Custom Nginx Setup

Rybbit comes with a built-in webserver (Caddy), but you can use your own web server by using the --no-webserver flag on the setup.sh script. This is an example of how to set up Nginx with SSL certificates using Certbot.

Prerequisites

A domain name pointing to your server
A Linux-based server (these instructions use apt-based systems like Ubuntu/Debian)

Setup Process

1. Run the Setup Script


./setup.sh your.domain.name --no-webserver

2. Install Nginx and Certbot

First, install Nginx and Certbot on your server:


# Update package lists
sudo apt update
 
# Install Nginx
sudo apt install nginx
 
# Install Certbot and the Nginx plugin
sudo apt install certbot python3-certbot-nginx

3. Configure Nginx

Create a new Nginx server configuration file:


sudo nano /etc/nginx/sites-available/rybbit

Add the following configuration (replace your.domain.name with your actual domain):


server {
    listen 80;
    server_name your.domain.name;
 
    # We'll start with a basic HTTP configuration
    # Certbot will modify this file later to add HTTPS
 
    location / {
        proxy_pass http://localhost:3002;  # Client port
        proxy_set_header Host $host;
        proxy_set_header X-Real-IP $remote_addr;
        proxy_set_header X-Forwarded-For $proxy_add_x_forwarded_for;
        proxy_set_header X-Forwarded-Proto $scheme;
    }
 
    location /api/ {
        proxy_pass http://localhost:3001/;  # Backend port
        proxy_set_header Host $host;
        proxy_set_header X-Real-IP $remote_addr;
        proxy_set_header X-Forwarded-For $proxy_add_x_forwarded_for;
        proxy_set_header X-Forwarded-Proto $scheme;
    }
}

⚠️

Note the trailing slash in the proxy_pass for the API location. This is important to correctly strip the /api/ prefix when forwarding requests to the backend service.

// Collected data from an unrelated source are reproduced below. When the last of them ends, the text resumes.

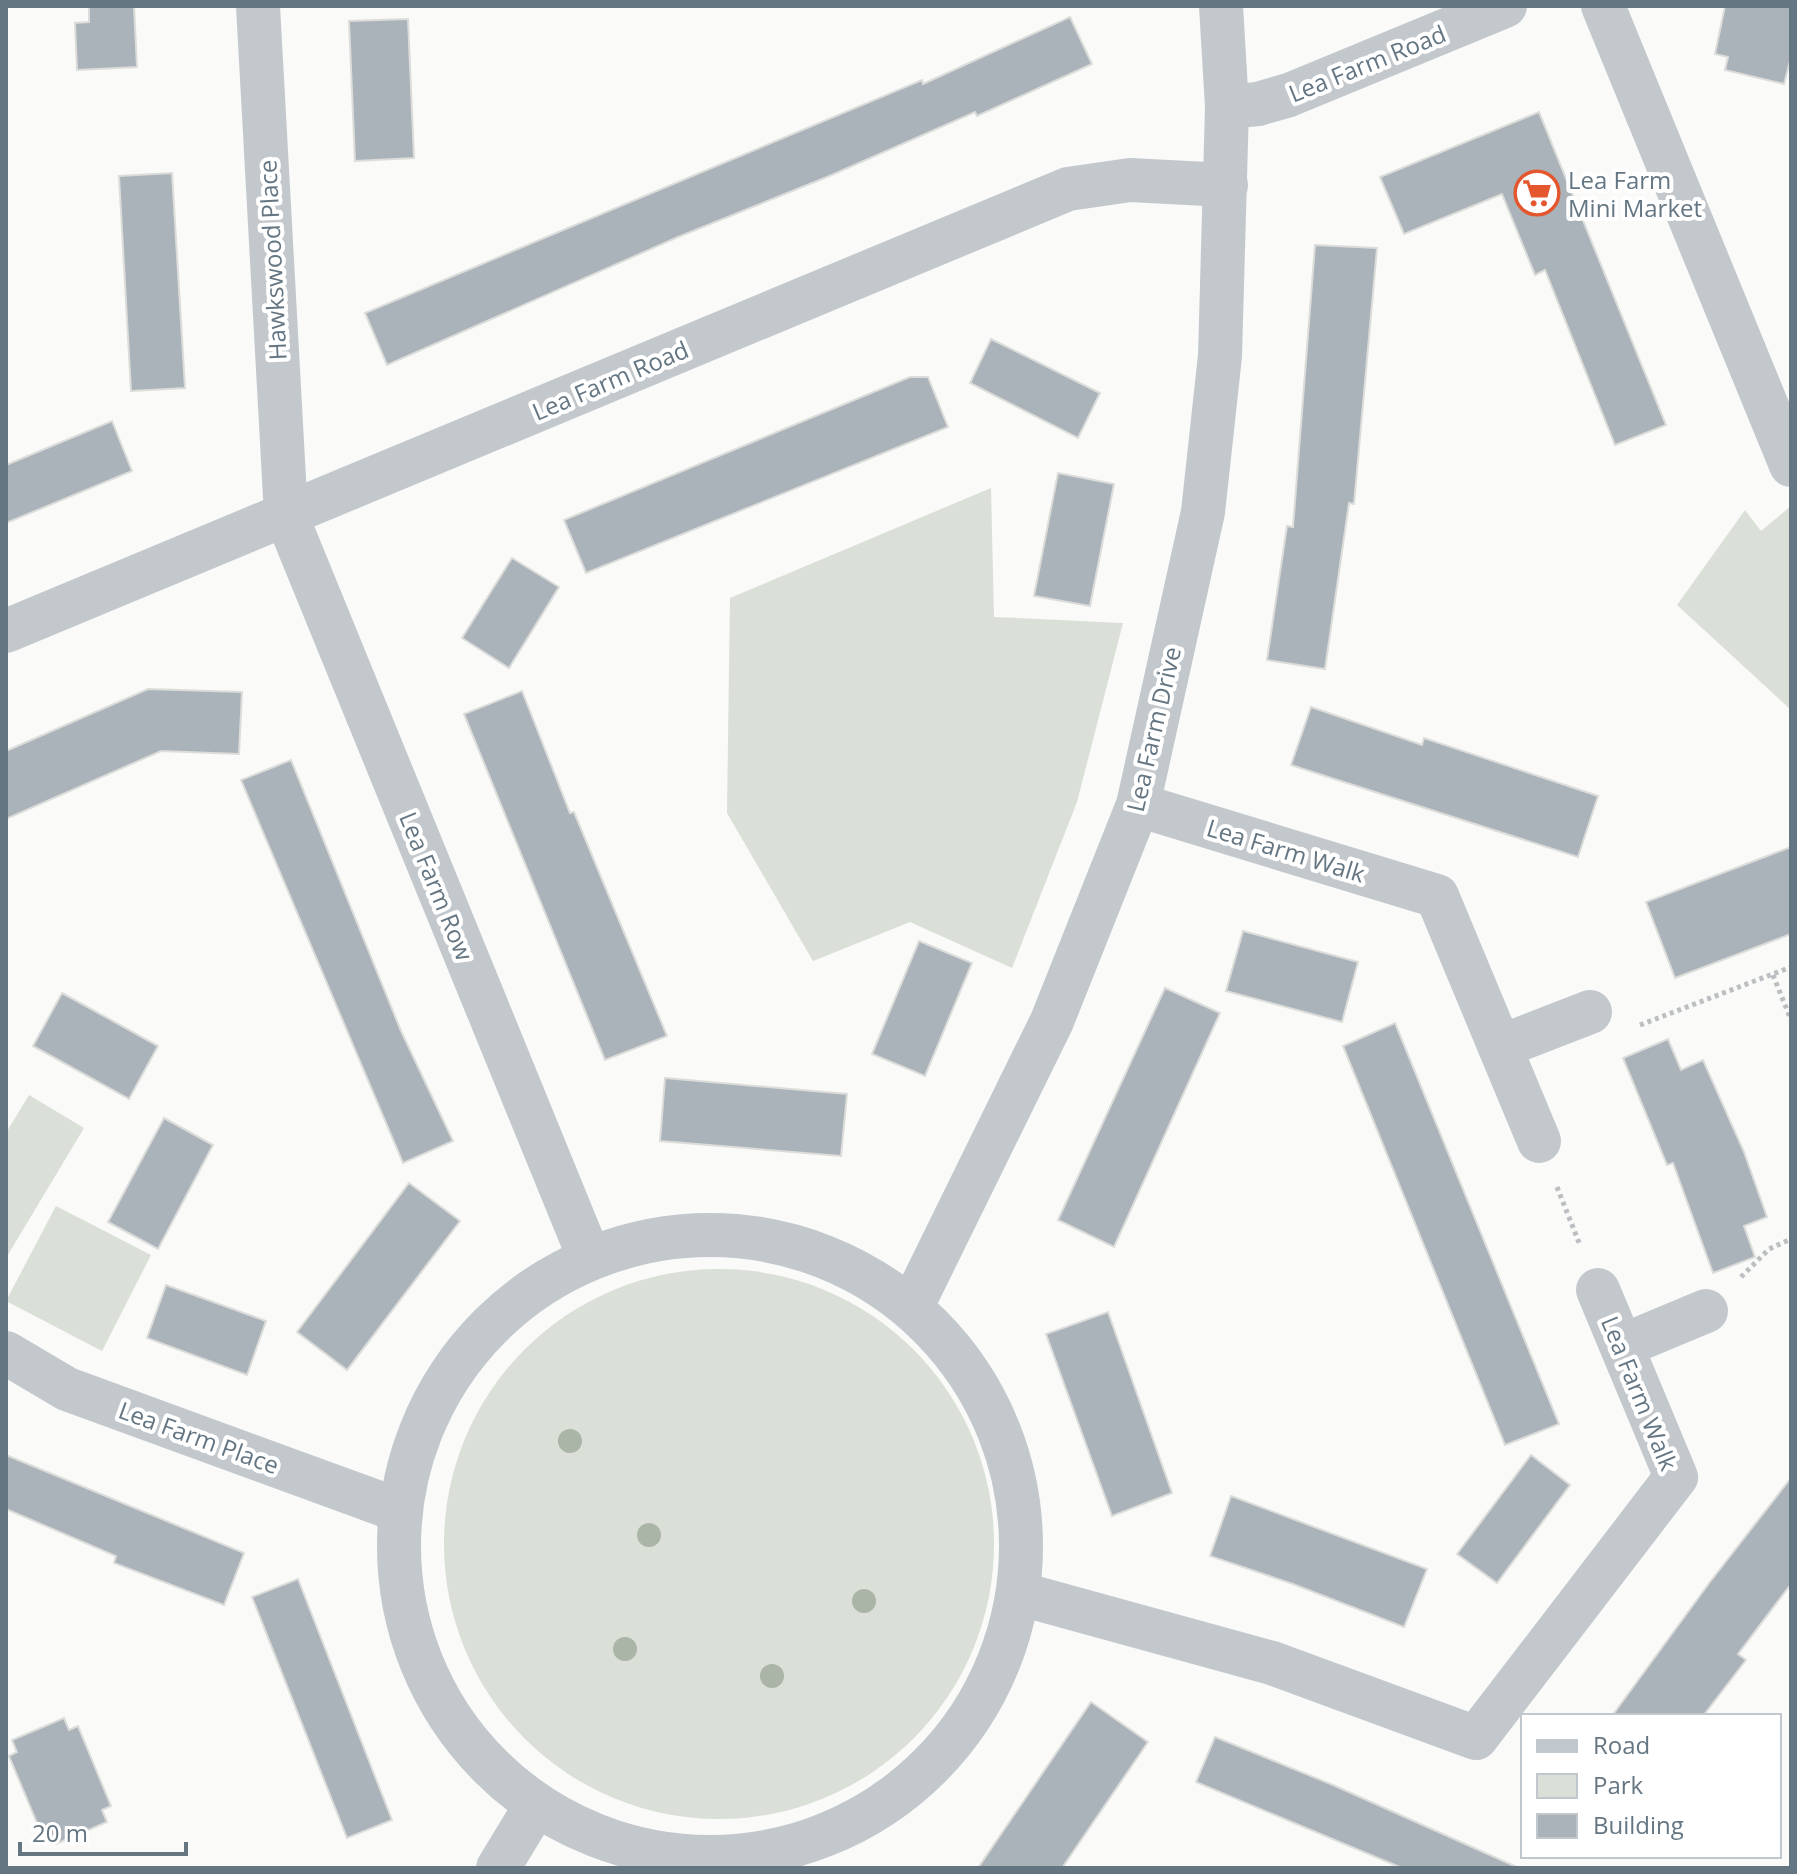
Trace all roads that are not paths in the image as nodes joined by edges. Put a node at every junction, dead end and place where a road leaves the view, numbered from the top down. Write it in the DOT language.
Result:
graph roads {
  1 [pos="258,6"];
  2 [pos="1221,6"];
  3 [pos="1505,6"];
  4 [pos="1603,6"];
  5 [pos="1227,107"];
  6 [pos="1226,185"];
  7 [pos="1791,465"];
  8 [pos="286,515"];
  9 [pos="6,631"];
  10 [pos="1138,805"];
  11 [pos="1590,1012"];
  12 [pos="1500,1047"];
  13 [pos="1539,1141"];
  14 [pos="589,1257"];
  15 [pos="1598,1290"];
  16 [pos="912,1306"];
  17 [pos="1706,1311"];
  18 [pos="1622,1346"];
  19 [pos="6,1353"];
  20 [pos="398,1510"];
  21 [pos="1021,1594"];
  22 [pos="535,1807"];
  23 [pos="498,1868"];
  1 -- 8 [label="street, Hawkswood Place"];
  2 -- 5 [label="street, Lea Farm Drive"];
  3 -- 5 [label="street, Lea Farm Road"];
  4 -- 7 [label="street"];
  5 -- 6 [label="street, Lea Farm Drive"];
  6 -- 8 [label="street, Lea Farm Road"];
  6 -- 10 [label="street, Lea Farm Drive"];
  8 -- 9 [label="street, Lea Farm Road"];
  8 -- 14 [label="street, Lea Farm Row"];
  10 -- 12 [label="street, Lea Farm Walk"];
  10 -- 16 [label="street, Lea Farm Drive"];
  11 -- 12 [label="street"];
  12 -- 13 [label="street, Lea Farm Walk"];
  14 -- 16 [label="street"];
  14 -- 20 [label="street"];
  15 -- 18 [label="street, Lea Farm Walk"];
  16 -- 21 [label="street"];
  17 -- 18 [label="street"];
  18 -- 21 [label="street, Lea Farm Walk"];
  19 -- 20 [label="street, Lea Farm Place"];
  20 -- 22 [label="street"];
  21 -- 22 [label="street"];
  22 -- 23 [label="street"];
}
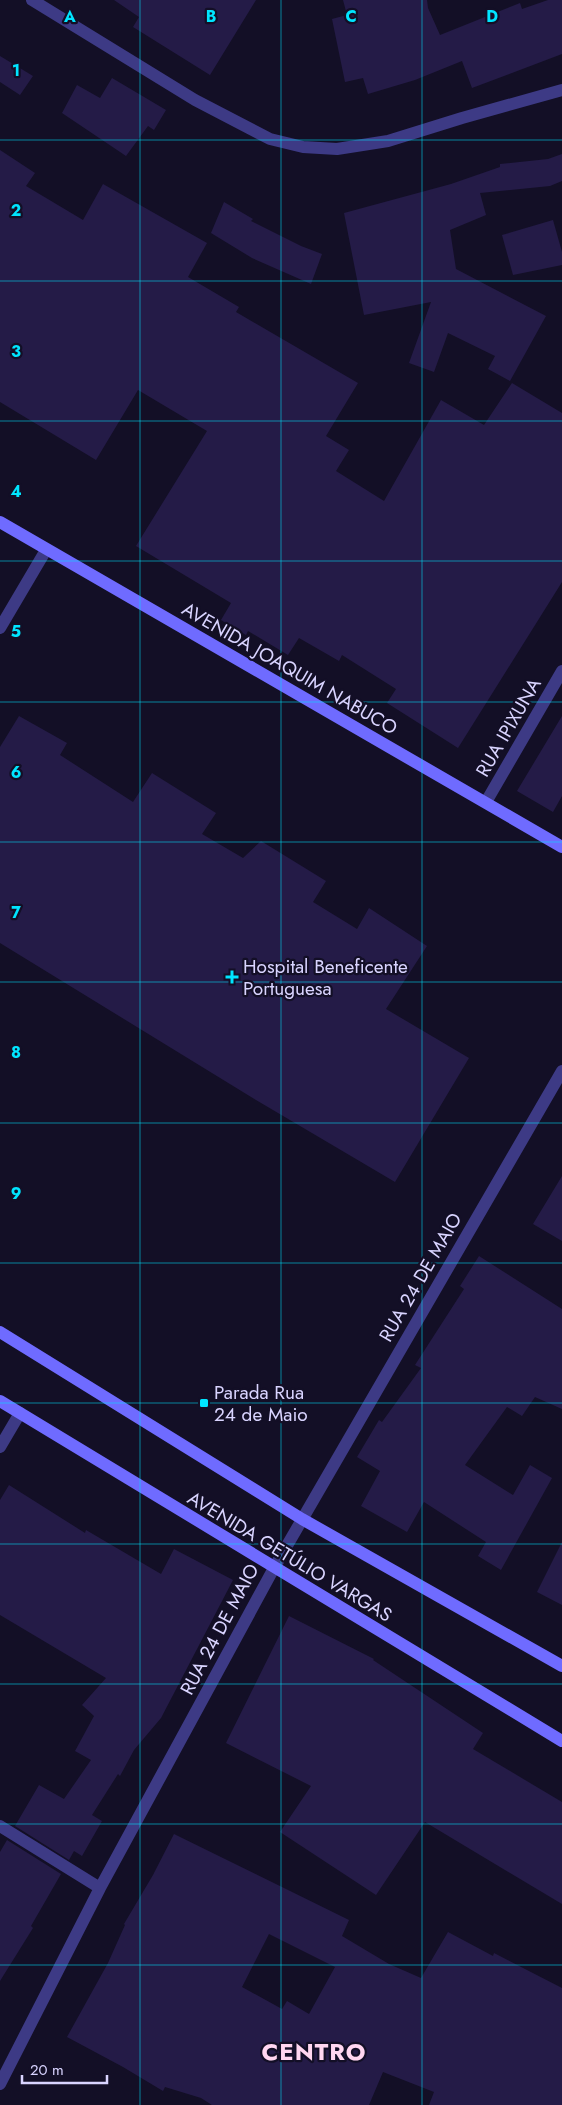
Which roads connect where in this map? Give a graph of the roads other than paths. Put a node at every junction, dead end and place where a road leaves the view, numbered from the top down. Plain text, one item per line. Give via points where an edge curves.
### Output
1 (32, 0) edge
2 (562, 90) edge
3 (0, 522) edge
4 (46, 550) junction
5 (0, 628) edge
6 (562, 671) edge
7 (486, 802) junction
8 (562, 847) edge
9 (562, 1071) edge
10 (0, 1332) edge
11 (0, 1401) edge
12 (20, 1413) junction
13 (0, 1447) edge
14 (302, 1519) junction
15 (274, 1568) junction
16 (562, 1666) edge
17 (562, 1742) edge
18 (0, 1826) edge
19 (100, 1888) junction
20 (0, 2084) edge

4. Enable the Site Configuration

Enable the site by creating a symbolic link and test the configuration:


# Enable the site
sudo ln -s /etc/nginx/sites-available/rybbit /etc/nginx/sites-enabled/
 
# Test the configuration
sudo nginx -t
 
# If the test is successful, restart Nginx
sudo systemctl restart nginx

5. Set Up SSL with Certbot

Certbot can automatically configure Nginx to use HTTPS:


sudo certbot --nginx -d your.domain.name

Certbot will automatically modify your Nginx configuration to include SSL certificate settings and HTTPS server blocks.

6. Verify the Setup

Your final Nginx configuration (in /etc/nginx/sites-available/rybbit) should now include HTTPS settings. You can check it with:


sudo cat /etc/nginx/sites-available/rybbit

It should include SSL certificate paths and a server block for HTTPS.

Certificate Renewal

Certbot creates a systemd timer that automatically renews certificates before they expire. You can verify it’s active with:


sudo systemctl status certbot.timer

You can also test the renewal process (without actually renewing) using:


sudo certbot renew --dry-run

Troubleshooting

If you encounter issues:

Check Nginx error logs:
```
sudo tail -f /var/log/nginx/error.log
```
Verify that the Docker containers are running and exposing the correct ports:
```
docker ps
```

Test connectivity to the backend and client services:


curl -v http://localhost:3001
curl -v http://localhost:3002

If the Certbot automatic configuration fails, you can manually add SSL configuration to your Nginx server block.